Fire lead to disturbance on organic carbon under sugarcane cultivation but is recovered by amendment with vinasse.

Sugarcane burning has been widely practiced in Brazil and worldwide. In the long term, this farming practice can cause soil erosion, reduction in organic carbon (OC) and consequently, changes in the structure of soil organic matter (SOM). Such changes may be difficult to reverse. This study aimed to assess the medium- and long-term effects of sugarcane burning on SOM characteristics, both in terms of quantity and structural quality and evaluate the application of vinasse as a strategy to attenuate fire-induced changes in burned soil. The experiment was conducted in a 50-year-old sugarcane field on soils classed as Cambissolo Háplico (Inceptisol). Four plots were sampled: a) burning of sugarcane for harvest for 37 years (SCB37); b) renewal of the sugarcane field and burning for harvest for 3 years (SCB3); c) renewal of the sugarcane field without burning for harvest for 3 years (SCWB), and d) renewal of the sugarcane field and burning for harvest with the application of vinasse for 3 years (SCV). Chemical and physical characterization of SOM was performed by solid-state spectroscopy (UV-vis, ATR-FTIR e 13C NMR CP/MAS) and chemometric techniques.

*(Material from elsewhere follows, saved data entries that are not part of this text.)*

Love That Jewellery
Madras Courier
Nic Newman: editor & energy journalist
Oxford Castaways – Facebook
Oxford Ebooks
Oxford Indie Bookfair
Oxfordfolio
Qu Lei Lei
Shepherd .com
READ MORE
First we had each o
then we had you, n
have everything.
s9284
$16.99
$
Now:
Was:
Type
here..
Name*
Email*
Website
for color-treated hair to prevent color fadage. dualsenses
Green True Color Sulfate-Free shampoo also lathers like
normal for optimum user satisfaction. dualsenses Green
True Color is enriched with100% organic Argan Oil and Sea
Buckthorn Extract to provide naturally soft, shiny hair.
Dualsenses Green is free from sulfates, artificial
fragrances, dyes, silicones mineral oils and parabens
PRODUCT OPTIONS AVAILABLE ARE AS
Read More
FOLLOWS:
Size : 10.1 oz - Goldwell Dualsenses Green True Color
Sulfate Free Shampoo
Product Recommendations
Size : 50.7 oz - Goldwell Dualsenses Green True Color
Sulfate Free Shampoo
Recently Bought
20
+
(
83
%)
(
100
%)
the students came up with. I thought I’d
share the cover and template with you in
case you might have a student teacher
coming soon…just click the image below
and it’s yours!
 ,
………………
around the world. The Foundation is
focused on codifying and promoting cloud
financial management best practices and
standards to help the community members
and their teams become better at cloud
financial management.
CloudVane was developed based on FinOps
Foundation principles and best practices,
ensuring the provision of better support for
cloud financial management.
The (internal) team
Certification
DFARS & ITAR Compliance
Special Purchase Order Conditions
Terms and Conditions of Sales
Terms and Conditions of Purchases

The results showed that sugarcane burning drastically impacts SOM content and its chemical structure, however, the application of vinasse preserves and restores the soil from the fire effects. Content of soil OC, particulate OC, mineral-associated OC, humic acid, humin and light fraction OM that were affected by fire, had an increase and recovery of contents by the vinasse application. Solid state spectroscopy showed that labile structures were lost in humic acids (HA) by fire and recalcitrant structures were preserved. The application of vinasse incorporated fragments of lipids and carbohydrates in HA structure. Burning sugar cane straw affects the integrity of soil organic matter but can be restored by applying vinasse.